[Provided material Boundary: Start]

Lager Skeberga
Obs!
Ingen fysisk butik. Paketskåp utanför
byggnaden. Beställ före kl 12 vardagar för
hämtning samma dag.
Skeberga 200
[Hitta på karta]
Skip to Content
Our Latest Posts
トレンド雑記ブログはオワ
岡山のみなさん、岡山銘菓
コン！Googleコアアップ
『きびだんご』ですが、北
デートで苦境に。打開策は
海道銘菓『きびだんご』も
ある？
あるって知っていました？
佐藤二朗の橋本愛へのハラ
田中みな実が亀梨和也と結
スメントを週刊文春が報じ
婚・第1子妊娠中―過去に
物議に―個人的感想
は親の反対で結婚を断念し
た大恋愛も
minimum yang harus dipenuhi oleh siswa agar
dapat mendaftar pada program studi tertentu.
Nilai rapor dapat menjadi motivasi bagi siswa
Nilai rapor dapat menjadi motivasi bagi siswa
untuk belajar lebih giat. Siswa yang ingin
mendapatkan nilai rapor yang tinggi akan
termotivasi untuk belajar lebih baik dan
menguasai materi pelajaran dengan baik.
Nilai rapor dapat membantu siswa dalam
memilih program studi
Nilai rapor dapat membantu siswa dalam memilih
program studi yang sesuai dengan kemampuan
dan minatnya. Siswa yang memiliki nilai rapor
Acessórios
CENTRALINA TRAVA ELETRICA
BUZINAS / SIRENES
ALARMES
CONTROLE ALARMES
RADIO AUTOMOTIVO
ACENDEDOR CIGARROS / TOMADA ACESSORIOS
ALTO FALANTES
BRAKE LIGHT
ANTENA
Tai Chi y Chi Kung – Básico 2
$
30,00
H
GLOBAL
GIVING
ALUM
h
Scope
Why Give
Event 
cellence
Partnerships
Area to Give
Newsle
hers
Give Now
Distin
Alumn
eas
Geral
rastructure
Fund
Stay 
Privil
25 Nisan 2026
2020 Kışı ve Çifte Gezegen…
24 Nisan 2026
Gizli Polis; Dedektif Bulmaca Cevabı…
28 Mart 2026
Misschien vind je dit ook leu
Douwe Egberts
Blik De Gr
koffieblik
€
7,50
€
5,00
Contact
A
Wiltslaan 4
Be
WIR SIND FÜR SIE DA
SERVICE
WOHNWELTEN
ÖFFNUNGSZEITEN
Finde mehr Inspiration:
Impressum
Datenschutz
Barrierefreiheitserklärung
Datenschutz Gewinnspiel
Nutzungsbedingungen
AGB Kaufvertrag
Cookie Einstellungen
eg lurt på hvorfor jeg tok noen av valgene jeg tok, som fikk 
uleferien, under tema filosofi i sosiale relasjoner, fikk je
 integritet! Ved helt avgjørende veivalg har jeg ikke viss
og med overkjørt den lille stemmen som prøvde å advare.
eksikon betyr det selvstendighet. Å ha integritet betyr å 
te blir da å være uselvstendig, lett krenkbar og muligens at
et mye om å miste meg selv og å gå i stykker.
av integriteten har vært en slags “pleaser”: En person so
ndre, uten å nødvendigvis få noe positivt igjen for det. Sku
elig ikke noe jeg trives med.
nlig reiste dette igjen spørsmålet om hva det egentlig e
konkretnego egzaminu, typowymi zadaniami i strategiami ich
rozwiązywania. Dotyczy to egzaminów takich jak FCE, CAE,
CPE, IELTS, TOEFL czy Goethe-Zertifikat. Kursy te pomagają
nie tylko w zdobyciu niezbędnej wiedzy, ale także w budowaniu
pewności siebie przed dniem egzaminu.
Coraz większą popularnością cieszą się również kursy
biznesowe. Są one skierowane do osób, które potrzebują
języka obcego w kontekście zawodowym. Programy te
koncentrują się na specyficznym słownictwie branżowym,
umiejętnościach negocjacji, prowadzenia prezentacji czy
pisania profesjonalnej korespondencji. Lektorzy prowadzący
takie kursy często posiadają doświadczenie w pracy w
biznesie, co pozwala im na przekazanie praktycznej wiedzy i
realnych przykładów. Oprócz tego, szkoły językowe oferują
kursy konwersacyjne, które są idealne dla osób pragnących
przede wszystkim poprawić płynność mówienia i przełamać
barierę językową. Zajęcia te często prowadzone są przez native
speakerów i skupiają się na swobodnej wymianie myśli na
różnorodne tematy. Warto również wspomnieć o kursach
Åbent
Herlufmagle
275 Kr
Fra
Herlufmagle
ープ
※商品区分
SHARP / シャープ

[Provided material Boundary: End]
[Provided material Boundary: Start]

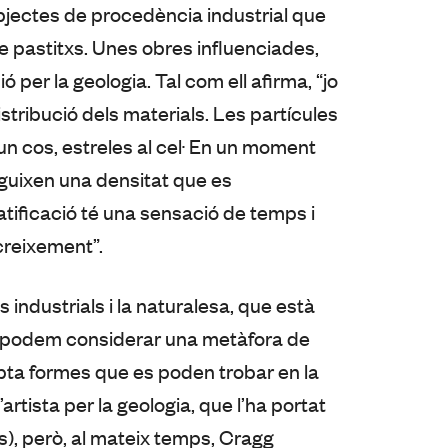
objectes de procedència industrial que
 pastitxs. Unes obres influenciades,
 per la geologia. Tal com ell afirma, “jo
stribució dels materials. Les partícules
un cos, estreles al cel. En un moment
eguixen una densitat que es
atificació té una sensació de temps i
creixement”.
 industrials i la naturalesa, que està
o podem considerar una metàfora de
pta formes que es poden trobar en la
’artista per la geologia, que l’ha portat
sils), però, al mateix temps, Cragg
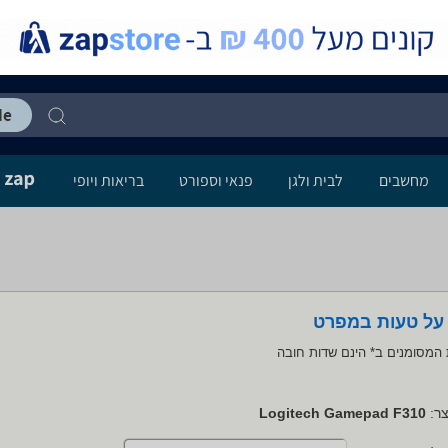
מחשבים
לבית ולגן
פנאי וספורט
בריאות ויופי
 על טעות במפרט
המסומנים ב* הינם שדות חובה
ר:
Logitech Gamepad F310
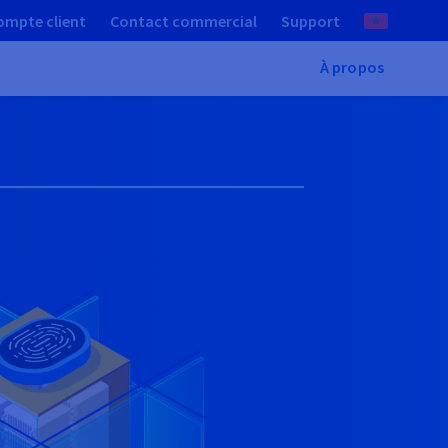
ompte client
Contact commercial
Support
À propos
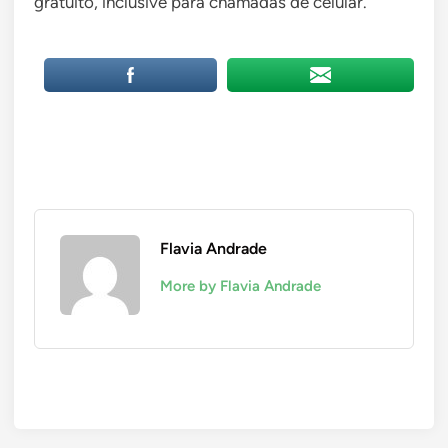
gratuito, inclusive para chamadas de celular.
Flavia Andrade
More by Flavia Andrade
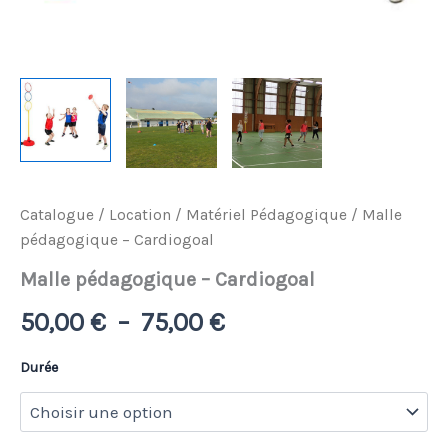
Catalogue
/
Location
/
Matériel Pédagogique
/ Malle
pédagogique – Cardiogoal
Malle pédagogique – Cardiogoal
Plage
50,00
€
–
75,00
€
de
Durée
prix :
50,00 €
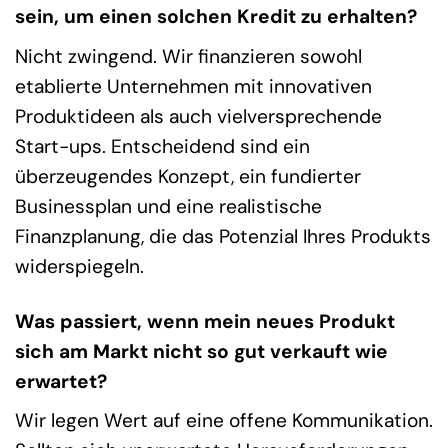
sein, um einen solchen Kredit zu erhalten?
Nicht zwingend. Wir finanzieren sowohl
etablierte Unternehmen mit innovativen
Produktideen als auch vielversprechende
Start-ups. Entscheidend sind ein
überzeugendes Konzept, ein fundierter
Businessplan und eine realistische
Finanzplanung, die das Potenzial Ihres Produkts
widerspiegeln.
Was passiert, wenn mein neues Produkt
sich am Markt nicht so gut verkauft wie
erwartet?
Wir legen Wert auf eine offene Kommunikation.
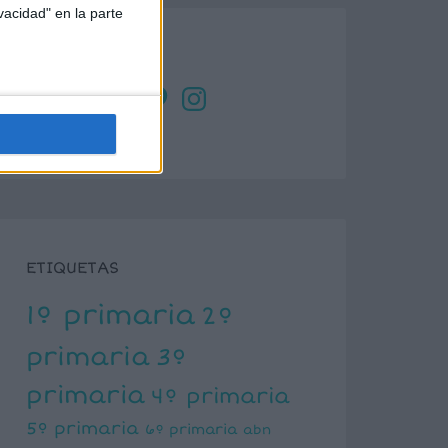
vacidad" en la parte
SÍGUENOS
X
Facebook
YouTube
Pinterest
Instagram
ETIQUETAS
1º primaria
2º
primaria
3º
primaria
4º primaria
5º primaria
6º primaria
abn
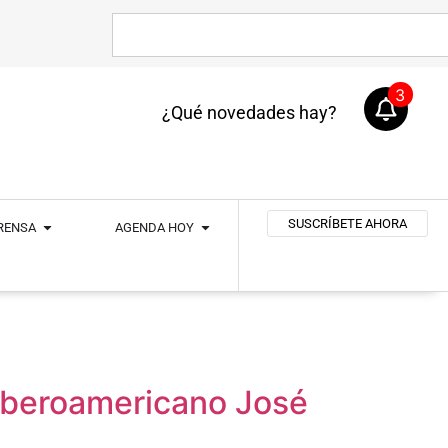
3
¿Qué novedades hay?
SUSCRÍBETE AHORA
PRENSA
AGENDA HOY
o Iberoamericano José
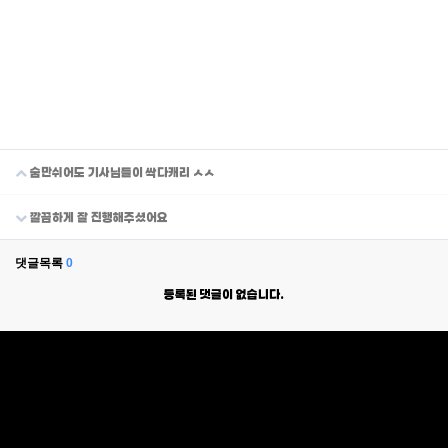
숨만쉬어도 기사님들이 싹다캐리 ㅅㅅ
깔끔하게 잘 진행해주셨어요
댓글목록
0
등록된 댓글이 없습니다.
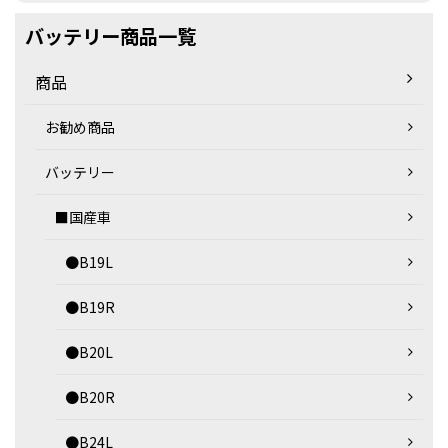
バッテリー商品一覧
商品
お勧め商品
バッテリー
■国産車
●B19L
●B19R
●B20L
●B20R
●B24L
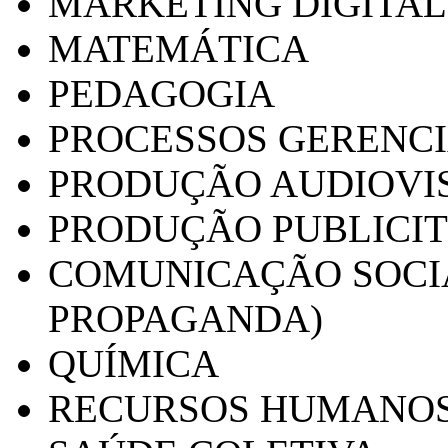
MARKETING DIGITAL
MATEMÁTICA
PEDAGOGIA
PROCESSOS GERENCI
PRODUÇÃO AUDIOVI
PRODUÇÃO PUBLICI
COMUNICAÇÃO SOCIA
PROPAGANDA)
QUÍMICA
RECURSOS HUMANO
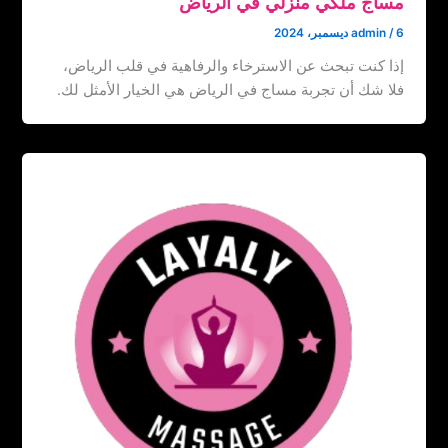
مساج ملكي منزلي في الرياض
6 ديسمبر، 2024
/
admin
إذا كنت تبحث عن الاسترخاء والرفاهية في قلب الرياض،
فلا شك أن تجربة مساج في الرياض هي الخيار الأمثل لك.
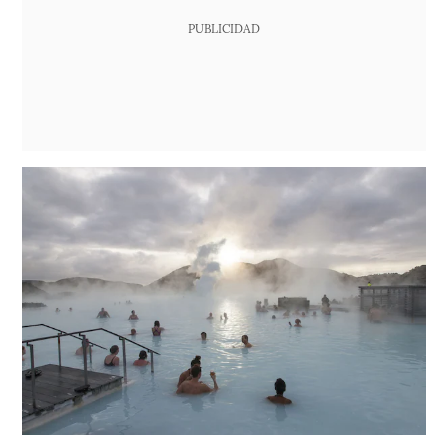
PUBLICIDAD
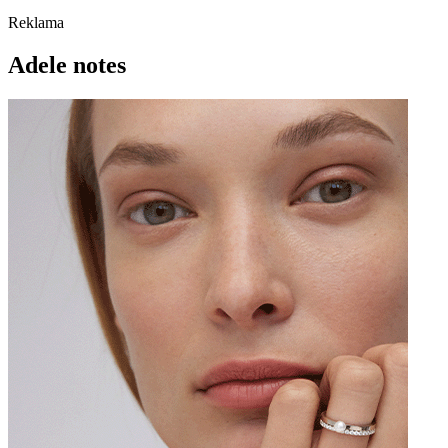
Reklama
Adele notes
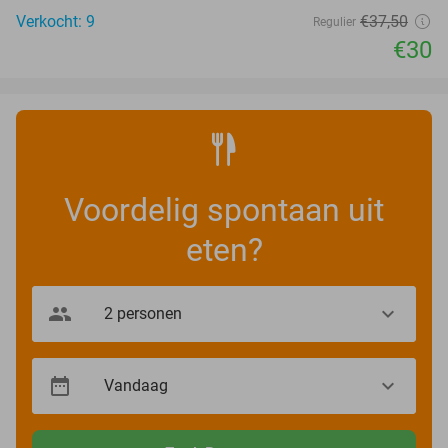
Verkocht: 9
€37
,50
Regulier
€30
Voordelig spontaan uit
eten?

[Provided material Boundary: End]

▸ Work instruction
Copy out the lines of the listing from the one containing "Lager Skeberga" to the one containing "Misschien vind je dit ook leu", with both of those lines included.

▸ Exercise output
Lager Skeberga
Obs!
Ingen fysisk butik. Paketskåp utanför
byggnaden. Beställ före kl 12 vardagar för
hämtning samma dag.
Skeberga 200
[Hitta på karta]
Skip to Content
Our Latest Posts
トレンド雑記ブログはオワ
岡山のみなさん、岡山銘菓
コン！Googleコアアップ
『きびだんご』ですが、北
デートで苦境に。打開策は
海道銘菓『きびだんご』も
ある？
あるって知っていました？
佐藤二朗の橋本愛へのハラ
田中みな実が亀梨和也と結
スメントを週刊文春が報じ
婚・第1子妊娠中―過去に
物議に―個人的感想
は親の反対で結婚を断念し
た大恋愛も
minimum yang harus dipenuhi oleh siswa agar
dapat mendaftar pada program studi tertentu.
Nilai rapor dapat menjadi motivasi bagi siswa
Nilai rapor dapat menjadi motivasi bagi siswa
untuk belajar lebih giat. Siswa yang ingin
mendapatkan nilai rapor yang tinggi akan
termotivasi untuk belajar lebih baik dan
menguasai materi pelajaran dengan baik.
Nilai rapor dapat membantu siswa dalam
memilih program studi
Nilai rapor dapat membantu siswa dalam memilih
program studi yang sesuai dengan kemampuan
dan minatnya. Siswa yang memiliki nilai rapor
Acessórios
CENTRALINA TRAVA ELETRICA
BUZINAS / SIRENES
ALARMES
CONTROLE ALARMES
RADIO AUTOMOTIVO
ACENDEDOR CIGARROS / TOMADA ACESSORIOS
ALTO FALANTES
BRAKE LIGHT
ANTENA
Tai Chi y Chi Kung – Básico 2
$
30,00
H
GLOBAL
GIVING
ALUM
h
Scope
Why Give
Event 
cellence
Partnerships
Area to Give
Newsle
hers
Give Now
Distin
Alumn
eas
Geral
rastructure
Fund
Stay 
Privil
25 Nisan 2026
2020 Kışı ve Çifte Gezegen…
24 Nisan 2026
Gizli Polis; Dedektif Bulmaca Cevabı…
28 Mart 2026
Misschien vind je dit ook leu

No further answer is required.